**ARTIGO**
* * *
A imitação do amor

"Há pessoas que não conseguem ver para lá da espuma dos dias. São pessoas para quem o amor é imediato, impensado, imponderado e, por isso, não é bem amor.
Pode ser paixão, pode ter dedicação e empenho, pode até parecer consistente e sério, mas é apenas uma imitação do amor.

É muito fácil imitar o amor. Vivemos rodeados de imagens e sufocados por músicas que nos apelam constantemente para cenários idílicos, casais perfeitos, comédias românticas em que o amor vence sempre a vida ou por amores perdidos que nos roubaram o coração. O amor é um dos nossos motores de vida; quem vive sem ele seca como uma árvore sem água, mas quem vive sufocado nele pode afogar-se em mágoas.
* * *
**DESAFIO A**
Transcreva do artigo sobre a imitação do amor o trecho que começa em "Pode ser paixão, pode" e termina em "afogar-se em mágoas.".
**DESAFIO B**
No artigo, com que é comparado quem vive sem amor?
Baseie-se exclusivamente no artigo.

Registos de limites de elementos:
* * *
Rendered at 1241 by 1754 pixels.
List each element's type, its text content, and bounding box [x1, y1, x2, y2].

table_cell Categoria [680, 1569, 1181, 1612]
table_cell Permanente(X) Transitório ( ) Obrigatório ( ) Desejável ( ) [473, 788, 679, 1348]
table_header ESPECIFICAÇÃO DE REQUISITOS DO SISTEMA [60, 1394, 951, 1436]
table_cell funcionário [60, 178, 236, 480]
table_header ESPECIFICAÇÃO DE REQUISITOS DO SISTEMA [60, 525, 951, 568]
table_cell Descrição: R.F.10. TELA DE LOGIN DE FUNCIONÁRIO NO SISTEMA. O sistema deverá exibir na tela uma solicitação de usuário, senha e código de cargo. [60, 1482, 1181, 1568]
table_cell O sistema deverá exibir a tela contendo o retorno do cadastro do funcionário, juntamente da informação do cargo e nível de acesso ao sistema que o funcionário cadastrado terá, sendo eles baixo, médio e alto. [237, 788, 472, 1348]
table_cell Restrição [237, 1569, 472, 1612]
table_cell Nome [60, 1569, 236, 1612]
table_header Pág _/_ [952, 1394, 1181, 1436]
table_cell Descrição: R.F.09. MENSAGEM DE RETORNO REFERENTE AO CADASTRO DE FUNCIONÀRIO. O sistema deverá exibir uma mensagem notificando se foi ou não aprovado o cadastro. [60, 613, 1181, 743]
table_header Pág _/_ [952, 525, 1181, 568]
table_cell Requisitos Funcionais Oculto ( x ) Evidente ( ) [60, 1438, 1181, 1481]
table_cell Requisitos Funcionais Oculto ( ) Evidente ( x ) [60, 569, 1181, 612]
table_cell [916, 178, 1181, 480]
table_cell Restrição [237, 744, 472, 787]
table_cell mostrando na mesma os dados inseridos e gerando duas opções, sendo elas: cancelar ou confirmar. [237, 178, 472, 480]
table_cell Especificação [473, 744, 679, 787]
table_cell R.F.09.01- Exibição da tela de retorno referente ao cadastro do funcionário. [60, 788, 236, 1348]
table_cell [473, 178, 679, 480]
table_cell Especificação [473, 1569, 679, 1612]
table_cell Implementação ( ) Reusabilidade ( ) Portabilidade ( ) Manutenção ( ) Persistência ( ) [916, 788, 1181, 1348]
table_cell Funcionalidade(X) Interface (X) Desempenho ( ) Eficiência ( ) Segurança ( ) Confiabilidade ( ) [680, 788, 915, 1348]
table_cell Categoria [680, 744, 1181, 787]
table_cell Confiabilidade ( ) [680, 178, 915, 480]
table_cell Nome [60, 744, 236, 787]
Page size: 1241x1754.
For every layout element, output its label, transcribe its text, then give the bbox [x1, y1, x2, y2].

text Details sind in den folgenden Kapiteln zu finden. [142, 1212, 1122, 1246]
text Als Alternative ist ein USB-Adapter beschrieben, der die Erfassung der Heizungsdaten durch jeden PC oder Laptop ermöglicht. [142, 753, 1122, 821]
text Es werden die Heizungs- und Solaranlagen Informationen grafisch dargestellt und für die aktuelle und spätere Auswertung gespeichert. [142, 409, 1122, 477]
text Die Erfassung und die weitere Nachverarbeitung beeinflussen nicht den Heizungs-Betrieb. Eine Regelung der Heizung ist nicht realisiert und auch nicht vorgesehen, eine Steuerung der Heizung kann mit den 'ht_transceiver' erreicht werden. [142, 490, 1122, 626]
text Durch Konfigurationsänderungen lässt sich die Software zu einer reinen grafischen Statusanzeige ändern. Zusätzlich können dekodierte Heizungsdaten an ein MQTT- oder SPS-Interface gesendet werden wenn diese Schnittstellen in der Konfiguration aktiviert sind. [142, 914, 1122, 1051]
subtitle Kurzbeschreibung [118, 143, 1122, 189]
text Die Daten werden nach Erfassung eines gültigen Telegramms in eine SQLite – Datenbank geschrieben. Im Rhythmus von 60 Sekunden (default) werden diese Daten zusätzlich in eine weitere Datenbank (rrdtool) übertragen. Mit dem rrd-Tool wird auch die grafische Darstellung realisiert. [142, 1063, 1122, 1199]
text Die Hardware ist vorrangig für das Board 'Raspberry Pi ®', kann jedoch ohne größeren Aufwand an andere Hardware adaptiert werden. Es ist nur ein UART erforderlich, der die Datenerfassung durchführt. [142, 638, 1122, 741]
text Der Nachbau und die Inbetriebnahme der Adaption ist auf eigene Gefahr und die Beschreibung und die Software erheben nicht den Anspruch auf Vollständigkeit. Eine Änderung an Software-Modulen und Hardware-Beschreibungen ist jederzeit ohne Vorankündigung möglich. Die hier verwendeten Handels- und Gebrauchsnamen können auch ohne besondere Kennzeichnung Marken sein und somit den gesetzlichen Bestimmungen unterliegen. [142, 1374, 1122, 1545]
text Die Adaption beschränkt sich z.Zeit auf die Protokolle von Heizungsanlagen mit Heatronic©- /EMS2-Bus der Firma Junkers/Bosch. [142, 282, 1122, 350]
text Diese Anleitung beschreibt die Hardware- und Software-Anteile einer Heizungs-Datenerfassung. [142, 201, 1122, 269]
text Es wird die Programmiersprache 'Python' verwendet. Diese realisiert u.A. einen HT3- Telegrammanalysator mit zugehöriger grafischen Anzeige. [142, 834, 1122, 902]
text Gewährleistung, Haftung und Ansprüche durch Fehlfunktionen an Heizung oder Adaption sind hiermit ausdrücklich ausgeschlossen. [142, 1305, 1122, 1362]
* * *
**RESOLUÇÃO A**
Pode ser paixão, pode ter dedicação e empenho, pode até parecer consistente e sério, mas é apenas uma imitação do amor.

É muito fácil imitar o amor. Vivemos rodeados de imagens e sufocados por músicas que nos apelam constantemente para cenários idílicos, casais perfeitos, comédias românticas em que o amor vence sempre a vida ou por amores perdidos que nos roubaram o coração. O amor é um dos nossos motores de vida; quem vive sem ele seca como uma árvore sem água, mas quem vive sufocado nele pode afogar-se em mágoas.

**RESOLUÇÃO B**
Com uma árvore sem água, que seca.